一方で、信頼できるTSがいることで、選手は安心してプレーできます。TSとしての役割は、選手が安心してプレーできる環境を作ること。
つまり、常にプレイヤーを第一に考えて行動することです。
この“見えにくい部分の力”こそが、チーム力を高める基盤になると、私は信じています。
九州全体での底上げを目指す
ユース活動では、九州地区の1年生を招集し、同学年で練習を重ねながら交流を深め、社会人コーチの指導を受けることで、地区全体のレベル向上を目指しています。
ラクロス界は関東を中心に動いており、九州は大学数や人口の少なさから、スタッフの経験やノウハウに差が生まれやすいのが現状です。だからこそ私は、特定の大学だけが強くなるのではなく、「九州全体で底上げする」ことに意味があると考えています。
ユースという場は、同じ学年・同じ立場のスタッフ同士が関わり合い、チームの枠を超えて学べる貴重な環境です。自分のやり方がすべてではないと知り、「こういう考え方もある」と受け取れること自体が、大きな学びになります。
また、ユースコーチとして関わる中で、私が大切にしているのは、技術や方法だけを伝えることではありません。安全面への意識、プレイヤーへの配慮、チーム全体を見渡す視点、そして「なぜそうするのか」を、自分の言葉で説明できる力です。

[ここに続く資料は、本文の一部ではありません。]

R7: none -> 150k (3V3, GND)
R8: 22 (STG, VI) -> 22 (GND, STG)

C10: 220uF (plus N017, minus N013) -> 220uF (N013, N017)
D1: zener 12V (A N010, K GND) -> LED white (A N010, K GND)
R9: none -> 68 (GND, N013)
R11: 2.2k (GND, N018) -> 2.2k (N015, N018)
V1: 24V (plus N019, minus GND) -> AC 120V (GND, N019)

後輩たちにやり方を伝えていく中で、すぐに伝わらないこともありますし、なかには納得してもらえないこともあります。それでも、「正しさ」を一方的に押しつけるのではなく、相手が考え、理解できる形で伝えることを意識しています。ときには嫌われ役になることもあるかもしれませんが、常にプレイヤーを第一に考え、伝え続けることが大切だと思っています。

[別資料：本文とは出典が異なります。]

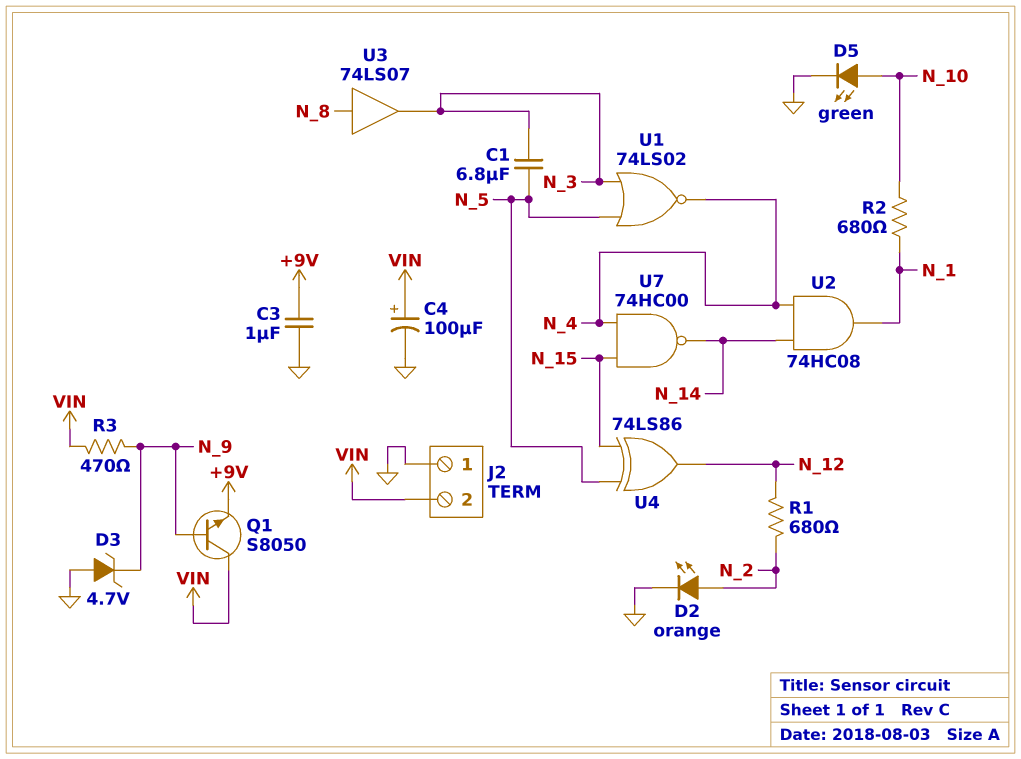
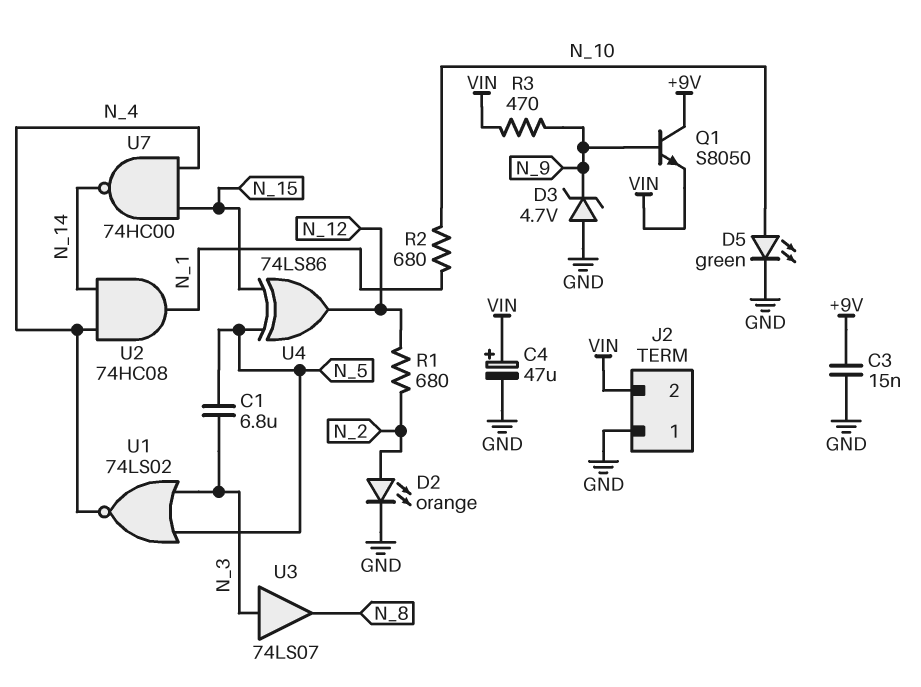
C3: 1uF (+9V, GND) -> 15nF (+9V, GND)
C4: 100uF (plus VIN, minus GND) -> 47uF (plus VIN, minus GND)
Q1: NPN S8050 (B N_9, C VIN, E +9V) -> NPN S8050 (B N_9, C +9V, E VIN)
U3: buffer 74LS07 (in N_8, out N_3) -> buffer 74LS07 (in N_3, out N_8)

また私は、技術だけでなく、人として信頼されるスタッフが増えてほしいとも思っています。挨拶や礼儀など、当たり前のことを当たり前にできること。そうした土台を持つスタッフが増えることで、チームや地区全体の基準は引き上げられていくはずです。
最後に、学生スタッフのみなさんに問いかけたいことがあります。
「あなたにしか出せない存在価値は何ですか。」
一人ひとりが “替えのきかない存在” になることで、九州だからこそ描ける未来が、きっと広がっていく。
この地で育成に向き合い、後輩の成長に関わり続けながら、いつか「九州地区ってすごい」と言われる未来を目指していきたいと思います。